Brief: Please quote the data from its first line up to and including the line with "sociedade como um todo.", keeping every line unchanged.

Given records:
------------------------------------------------------------

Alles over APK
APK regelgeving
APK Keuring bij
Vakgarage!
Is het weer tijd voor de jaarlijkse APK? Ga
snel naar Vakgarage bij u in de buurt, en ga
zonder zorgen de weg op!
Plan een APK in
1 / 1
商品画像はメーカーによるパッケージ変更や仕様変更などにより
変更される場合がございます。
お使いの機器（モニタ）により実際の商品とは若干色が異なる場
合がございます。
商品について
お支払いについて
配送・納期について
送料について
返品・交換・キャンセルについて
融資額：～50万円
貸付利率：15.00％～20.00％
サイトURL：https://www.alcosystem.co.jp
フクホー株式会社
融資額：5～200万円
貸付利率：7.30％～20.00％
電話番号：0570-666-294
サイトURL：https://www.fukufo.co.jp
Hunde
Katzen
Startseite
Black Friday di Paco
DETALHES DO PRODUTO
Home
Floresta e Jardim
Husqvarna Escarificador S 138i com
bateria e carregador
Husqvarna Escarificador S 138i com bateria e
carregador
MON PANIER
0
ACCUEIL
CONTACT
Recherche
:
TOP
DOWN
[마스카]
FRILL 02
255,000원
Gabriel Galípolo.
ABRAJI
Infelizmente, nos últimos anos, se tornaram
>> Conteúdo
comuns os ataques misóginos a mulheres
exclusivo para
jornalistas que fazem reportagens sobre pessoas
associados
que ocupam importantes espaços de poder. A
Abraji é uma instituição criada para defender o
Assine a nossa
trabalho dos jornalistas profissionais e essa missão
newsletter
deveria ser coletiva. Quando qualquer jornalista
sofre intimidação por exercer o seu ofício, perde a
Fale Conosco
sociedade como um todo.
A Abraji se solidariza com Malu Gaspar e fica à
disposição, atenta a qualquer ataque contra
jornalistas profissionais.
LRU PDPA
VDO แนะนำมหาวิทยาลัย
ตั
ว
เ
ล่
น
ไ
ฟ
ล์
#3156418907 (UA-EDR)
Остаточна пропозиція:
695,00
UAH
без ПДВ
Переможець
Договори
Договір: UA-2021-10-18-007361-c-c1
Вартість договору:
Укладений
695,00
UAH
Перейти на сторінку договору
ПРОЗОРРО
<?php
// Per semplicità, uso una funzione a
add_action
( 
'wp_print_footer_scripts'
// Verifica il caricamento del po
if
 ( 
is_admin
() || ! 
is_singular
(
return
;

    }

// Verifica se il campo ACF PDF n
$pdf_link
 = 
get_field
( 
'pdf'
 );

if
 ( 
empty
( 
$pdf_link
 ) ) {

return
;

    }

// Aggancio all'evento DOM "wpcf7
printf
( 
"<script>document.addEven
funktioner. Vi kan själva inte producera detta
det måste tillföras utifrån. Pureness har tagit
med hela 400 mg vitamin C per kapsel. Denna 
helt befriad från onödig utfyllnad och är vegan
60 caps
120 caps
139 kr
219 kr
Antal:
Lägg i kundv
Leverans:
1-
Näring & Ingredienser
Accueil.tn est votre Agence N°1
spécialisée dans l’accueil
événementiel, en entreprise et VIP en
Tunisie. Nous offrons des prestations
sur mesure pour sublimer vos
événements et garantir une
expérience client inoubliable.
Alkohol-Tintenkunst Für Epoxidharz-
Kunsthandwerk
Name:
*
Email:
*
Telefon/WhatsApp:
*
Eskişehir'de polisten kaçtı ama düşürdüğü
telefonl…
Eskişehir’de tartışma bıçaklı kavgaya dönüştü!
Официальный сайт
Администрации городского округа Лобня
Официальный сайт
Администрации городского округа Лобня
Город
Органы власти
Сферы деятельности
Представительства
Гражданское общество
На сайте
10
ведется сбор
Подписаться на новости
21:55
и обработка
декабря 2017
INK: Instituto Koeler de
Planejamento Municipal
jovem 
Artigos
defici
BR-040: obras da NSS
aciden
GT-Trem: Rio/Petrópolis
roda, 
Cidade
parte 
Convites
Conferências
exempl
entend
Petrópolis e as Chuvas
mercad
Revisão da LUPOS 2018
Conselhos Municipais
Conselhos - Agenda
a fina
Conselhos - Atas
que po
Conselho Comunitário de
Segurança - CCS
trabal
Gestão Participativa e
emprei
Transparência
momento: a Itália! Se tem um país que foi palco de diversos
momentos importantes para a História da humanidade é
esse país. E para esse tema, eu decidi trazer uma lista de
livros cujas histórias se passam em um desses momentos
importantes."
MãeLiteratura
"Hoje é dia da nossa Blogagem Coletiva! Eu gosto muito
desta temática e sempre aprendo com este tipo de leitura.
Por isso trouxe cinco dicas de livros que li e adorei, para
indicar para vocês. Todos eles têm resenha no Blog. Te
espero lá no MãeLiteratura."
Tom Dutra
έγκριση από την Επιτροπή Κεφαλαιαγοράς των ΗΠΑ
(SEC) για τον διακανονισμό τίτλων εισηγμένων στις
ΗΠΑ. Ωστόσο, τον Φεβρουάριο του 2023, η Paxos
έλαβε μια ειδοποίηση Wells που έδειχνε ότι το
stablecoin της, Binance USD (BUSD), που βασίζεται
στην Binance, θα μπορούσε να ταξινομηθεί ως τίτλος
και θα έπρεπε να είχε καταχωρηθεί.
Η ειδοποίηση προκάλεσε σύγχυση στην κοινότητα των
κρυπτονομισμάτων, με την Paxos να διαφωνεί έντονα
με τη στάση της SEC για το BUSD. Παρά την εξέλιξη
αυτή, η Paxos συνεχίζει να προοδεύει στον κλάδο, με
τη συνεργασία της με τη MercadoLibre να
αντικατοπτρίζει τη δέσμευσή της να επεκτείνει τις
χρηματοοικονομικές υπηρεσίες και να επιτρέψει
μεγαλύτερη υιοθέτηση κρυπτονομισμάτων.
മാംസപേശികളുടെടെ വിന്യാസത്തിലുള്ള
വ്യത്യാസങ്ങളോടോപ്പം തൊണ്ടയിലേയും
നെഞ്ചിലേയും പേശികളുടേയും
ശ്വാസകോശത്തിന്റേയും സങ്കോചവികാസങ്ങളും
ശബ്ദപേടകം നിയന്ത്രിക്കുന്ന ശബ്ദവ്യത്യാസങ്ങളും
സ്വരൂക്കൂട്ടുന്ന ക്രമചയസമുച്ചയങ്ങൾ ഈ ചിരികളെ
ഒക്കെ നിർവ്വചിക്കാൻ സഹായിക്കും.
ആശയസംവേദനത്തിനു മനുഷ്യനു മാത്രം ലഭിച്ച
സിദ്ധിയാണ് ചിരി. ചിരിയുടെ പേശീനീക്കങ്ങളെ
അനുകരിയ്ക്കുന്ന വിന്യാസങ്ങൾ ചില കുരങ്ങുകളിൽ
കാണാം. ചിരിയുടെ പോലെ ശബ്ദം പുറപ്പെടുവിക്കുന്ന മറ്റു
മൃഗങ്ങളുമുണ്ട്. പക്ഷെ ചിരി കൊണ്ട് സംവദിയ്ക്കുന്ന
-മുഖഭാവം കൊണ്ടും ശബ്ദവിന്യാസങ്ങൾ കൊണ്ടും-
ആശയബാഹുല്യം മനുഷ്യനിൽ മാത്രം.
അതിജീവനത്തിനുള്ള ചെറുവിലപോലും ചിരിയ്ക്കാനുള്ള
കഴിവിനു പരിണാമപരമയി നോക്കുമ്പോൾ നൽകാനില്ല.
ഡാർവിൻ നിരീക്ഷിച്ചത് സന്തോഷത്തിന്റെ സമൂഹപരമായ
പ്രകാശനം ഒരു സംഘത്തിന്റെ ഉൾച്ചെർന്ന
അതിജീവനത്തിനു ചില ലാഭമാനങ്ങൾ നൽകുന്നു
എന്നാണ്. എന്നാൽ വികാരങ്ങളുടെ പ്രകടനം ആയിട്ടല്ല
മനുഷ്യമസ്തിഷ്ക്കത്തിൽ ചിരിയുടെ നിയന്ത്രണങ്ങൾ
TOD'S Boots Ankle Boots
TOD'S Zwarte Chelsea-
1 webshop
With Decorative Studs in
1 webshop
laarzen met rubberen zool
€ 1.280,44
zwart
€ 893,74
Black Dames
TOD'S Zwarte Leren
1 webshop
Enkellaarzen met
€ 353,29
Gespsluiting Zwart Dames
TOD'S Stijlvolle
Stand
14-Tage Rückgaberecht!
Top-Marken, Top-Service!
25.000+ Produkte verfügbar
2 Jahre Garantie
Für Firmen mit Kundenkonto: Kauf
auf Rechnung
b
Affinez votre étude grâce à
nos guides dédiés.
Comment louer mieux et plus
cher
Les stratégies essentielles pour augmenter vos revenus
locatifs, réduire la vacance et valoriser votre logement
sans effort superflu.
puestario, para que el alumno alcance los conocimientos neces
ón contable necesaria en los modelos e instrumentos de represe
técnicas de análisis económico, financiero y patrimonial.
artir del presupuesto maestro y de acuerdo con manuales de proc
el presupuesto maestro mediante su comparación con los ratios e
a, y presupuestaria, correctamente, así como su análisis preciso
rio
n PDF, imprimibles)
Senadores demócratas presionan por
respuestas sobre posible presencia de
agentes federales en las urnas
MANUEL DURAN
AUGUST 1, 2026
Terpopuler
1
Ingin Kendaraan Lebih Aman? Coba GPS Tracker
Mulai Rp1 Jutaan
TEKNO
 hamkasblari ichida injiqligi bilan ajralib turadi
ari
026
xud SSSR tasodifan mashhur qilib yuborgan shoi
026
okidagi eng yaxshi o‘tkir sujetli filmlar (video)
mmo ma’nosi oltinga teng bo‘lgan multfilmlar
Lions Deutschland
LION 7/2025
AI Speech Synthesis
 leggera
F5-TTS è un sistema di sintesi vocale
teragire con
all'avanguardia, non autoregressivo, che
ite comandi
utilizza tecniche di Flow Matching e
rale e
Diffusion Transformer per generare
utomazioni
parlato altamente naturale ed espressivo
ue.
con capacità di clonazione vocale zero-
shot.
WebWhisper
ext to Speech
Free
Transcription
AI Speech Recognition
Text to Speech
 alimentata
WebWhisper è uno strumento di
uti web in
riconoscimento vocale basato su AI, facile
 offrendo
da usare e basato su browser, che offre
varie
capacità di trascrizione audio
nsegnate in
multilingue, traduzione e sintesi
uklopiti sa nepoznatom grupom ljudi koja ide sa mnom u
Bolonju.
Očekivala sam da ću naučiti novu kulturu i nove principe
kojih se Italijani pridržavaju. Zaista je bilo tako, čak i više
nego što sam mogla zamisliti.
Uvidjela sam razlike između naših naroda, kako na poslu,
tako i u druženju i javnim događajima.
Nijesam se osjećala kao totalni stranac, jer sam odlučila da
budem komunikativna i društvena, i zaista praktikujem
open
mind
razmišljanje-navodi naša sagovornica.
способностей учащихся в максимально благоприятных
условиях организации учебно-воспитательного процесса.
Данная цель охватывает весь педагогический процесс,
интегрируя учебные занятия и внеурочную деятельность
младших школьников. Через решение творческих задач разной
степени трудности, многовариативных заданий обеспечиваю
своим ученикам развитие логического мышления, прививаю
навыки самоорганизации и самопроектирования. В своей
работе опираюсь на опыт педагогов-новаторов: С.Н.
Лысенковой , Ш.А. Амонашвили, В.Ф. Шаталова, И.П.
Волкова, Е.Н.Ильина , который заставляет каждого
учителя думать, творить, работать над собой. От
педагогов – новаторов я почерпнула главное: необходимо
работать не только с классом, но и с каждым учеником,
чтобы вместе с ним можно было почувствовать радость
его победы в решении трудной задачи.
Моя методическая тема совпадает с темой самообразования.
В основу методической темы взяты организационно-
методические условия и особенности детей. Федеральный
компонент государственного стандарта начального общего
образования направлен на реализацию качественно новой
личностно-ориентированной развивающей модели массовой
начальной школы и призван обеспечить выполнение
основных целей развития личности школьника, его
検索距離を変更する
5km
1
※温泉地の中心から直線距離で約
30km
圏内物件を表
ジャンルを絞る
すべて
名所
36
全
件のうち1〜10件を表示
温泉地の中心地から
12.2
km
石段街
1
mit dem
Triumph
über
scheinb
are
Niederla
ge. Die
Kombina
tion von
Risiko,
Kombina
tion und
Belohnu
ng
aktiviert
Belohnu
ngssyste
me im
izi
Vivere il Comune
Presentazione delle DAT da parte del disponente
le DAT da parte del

------------------------------------------------------------

The completed task:
Alles over APK
APK regelgeving
APK Keuring bij
Vakgarage!
Is het weer tijd voor de jaarlijkse APK? Ga
snel naar Vakgarage bij u in de buurt, en ga
zonder zorgen de weg op!
Plan een APK in
1 / 1
商品画像はメーカーによるパッケージ変更や仕様変更などにより
変更される場合がございます。
お使いの機器（モニタ）により実際の商品とは若干色が異なる場
合がございます。
商品について
お支払いについて
配送・納期について
送料について
返品・交換・キャンセルについて
融資額：～50万円
貸付利率：15.00％～20.00％
サイトURL：https://www.alcosystem.co.jp
フクホー株式会社
融資額：5～200万円
貸付利率：7.30％～20.00％
電話番号：0570-666-294
サイトURL：https://www.fukufo.co.jp
Hunde
Katzen
Startseite
Black Friday di Paco
DETALHES DO PRODUTO
Home
Floresta e Jardim
Husqvarna Escarificador S 138i com
bateria e carregador
Husqvarna Escarificador S 138i com bateria e
carregador
MON PANIER
0
ACCUEIL
CONTACT
Recherche
:
TOP
DOWN
[마스카]
FRILL 02
255,000원
Gabriel Galípolo.
ABRAJI
Infelizmente, nos últimos anos, se tornaram
>> Conteúdo
comuns os ataques misóginos a mulheres
exclusivo para
jornalistas que fazem reportagens sobre pessoas
associados
que ocupam importantes espaços de poder. A
Abraji é uma instituição criada para defender o
Assine a nossa
trabalho dos jornalistas profissionais e essa missão
newsletter
deveria ser coletiva. Quando qualquer jornalista
sofre intimidação por exercer o seu ofício, perde a
Fale Conosco
sociedade como um todo.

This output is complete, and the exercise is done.